Точное определение времени возникновения эпопей так же мало возможно, как и вообще подобные определения в области древнейшей греческой истории; доисторическая эпоха допускает лишь относительную хронологию. „Илиада" в общем древнее „Одиссеи", которая заимствовала у нее множество формул и целых стихов, да и вообще в целом отражает более высокую степень культурного развития. Эпический цикл троянских сказаний также, как мы видели, уже предполагает существование нашей „Илиады" Поэты VII века, например, Архилох и Тиртей, были уже знакомы, по крайней мере, с большою частью „Илиады" и „Одиссеи"; следовательно, ядро обеих эпопей должно было возникнуть никак не позже VIII века. Но возможно, что оно восходит и к более раннему времени, и даже вероятно, что древнейшие песни „Илиады" принадлежат еще IX веку. С другой стороны, конец „Одиссеи" указывает уже на существование правильных торговых сношений с Сицилией, которые могли развиться лишь с началом греческой колонизации острова; следовательно, это произведение едва ли было закончено ранее VII века. А отдельные отрывки, как, например, орфийская интерполяция в „Некии", относятся, может быть, еще к более позднему времени. В VII столетии — во всяком случае, не позже конца его — был сочинен и „Список кораблей" в "Илиаде", потому что между фокейскими городами он упоминает „священную Крису", которая была разрушена около 590 г.

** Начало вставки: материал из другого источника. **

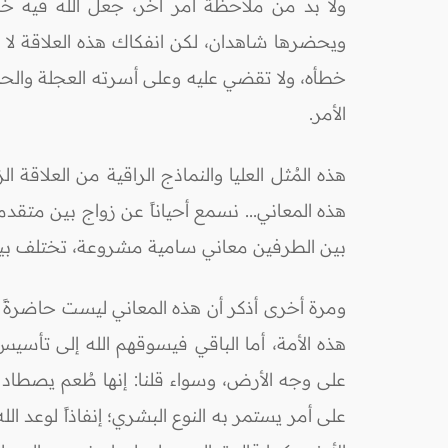
ولا بد من ملاحظة أمر آخر، جعل الله فيه خصو
ويحضرها شاهدان، لكن انفكاك هذه العلاقة لا ي
خطأه، ولا تقضي عليه وعلى أسرته العجلة والحماق
الأمر.
هذه المُثل العليا والنماذج الراقية من العلاق
هذه المعاني... نسمع أحياناً عن زواج بين متقد
بين الطرفين معاني سامية مشروعة، تختلف بين 
ومرة أخرى أذكر أن هذه المعاني ليست حاضرةً ف
هذه الأمة، أما الباقي فيسوقهم الله إلى تأسي
على وجه الأرض، وسواء قلنا: إنها طُعم يصطاد ب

Когда были впервые записаны эпические песни, мы не знаем; но так как до IV века они сохранялись главным образом путем устной передачи, то они не могли избежать многочисленных мелких изменений, которые затем попали отчасти и в писаные экземпляры. Только александрийские филологи восстановили текст в том виде, как мы в общем читаем его еще теперь.

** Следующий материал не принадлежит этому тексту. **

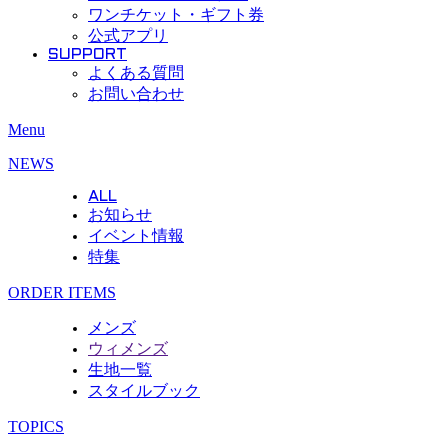
ワンチケット・ギフト券
公式アプリ
SUPPORT
よくある質問
お問い合わせ
Menu
NEWS
ALL
お知らせ
イベント情報
特集
ORDER ITEMS
メンズ
ウィメンズ
生地一覧
スタイルブック
TOPICS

ГЛАВА V. Традиционная история греческой древности
Певцы эпоса, как и их слушатели, не имели еще никакого представления о том, какая пропасть отделяет историю от мифа. Троянская война, поход „семи против Фив", странствования Одиссея и Менелая представлялись им историческою действительностью, и они так же твердо верили, что Ахилл, Диомед, Агамемнон и все прочие герои некогда действительно жили, как швейцарский народ до недавнего времени верил в своего Телля или Винкельрида. Вообще до IV века едва ли кто-нибудь в Греции решался отнестись скептически к этим преданиям. Даже такой критический ум, как Фукидид, еще совершенно находится под влиянием эпического предания — до того, что он производит статистическое исследование относительно величины армии Агамемнона и старается выяснить вопрос, каким образом могли быть прокормлены подобные массы в продолжение десятилетней осады Трои.
Но изображаемый в эпосе мир принадлежал неизмеримо далекому прошлому. Люди были в то время гораздо сильнее, чем „живущие теперь"; боги еще спускались на землю и не гнушались рождать сыновей от смертных женщин. Настоящее и то, что знали из устных преданий о недалеком прошлом, теряло всякий интерес в сравнении с этой великой стариной; и если эпос иногда обращался к историческим воспоминаниям, он переносил события в героическое время и тесно сливал их с мифом. Каким образом настоящее развилось из героической эпохи, — этим вопросом поэты и их современники еще не задавались.
Наступило, однако, время, когда этот вопрос был поставлен. Теперь захотели узнать, почему Греция в историческое время была так мало похожа на ту, какой она изображена у Гомера, — почему, например, Гомеру еще неизвестна Фессалия, почему он населяет Арголиду ахейцами, а не дорийцами, почему у него в Аргосе и Спарте царствуют потомки Пелопса, а не Геракла. В этих вопросах сказывается первое пробуждение исторического интереса.
Но в вопросе заключался уже и ответ. Ясно было, что после Троянской войны большая часть греческих племен покинула свои старые места и что Эллада со времени этой войны стала ареной настоящего переселения народов. Однако на одном этом факте не могли успокоиться. Хотели знать также и причину переселений, и ближайшие обстоятельства, сопровождавшие их. Народу, одаренному такой живой сообразительностью, нетрудно было ответить на это.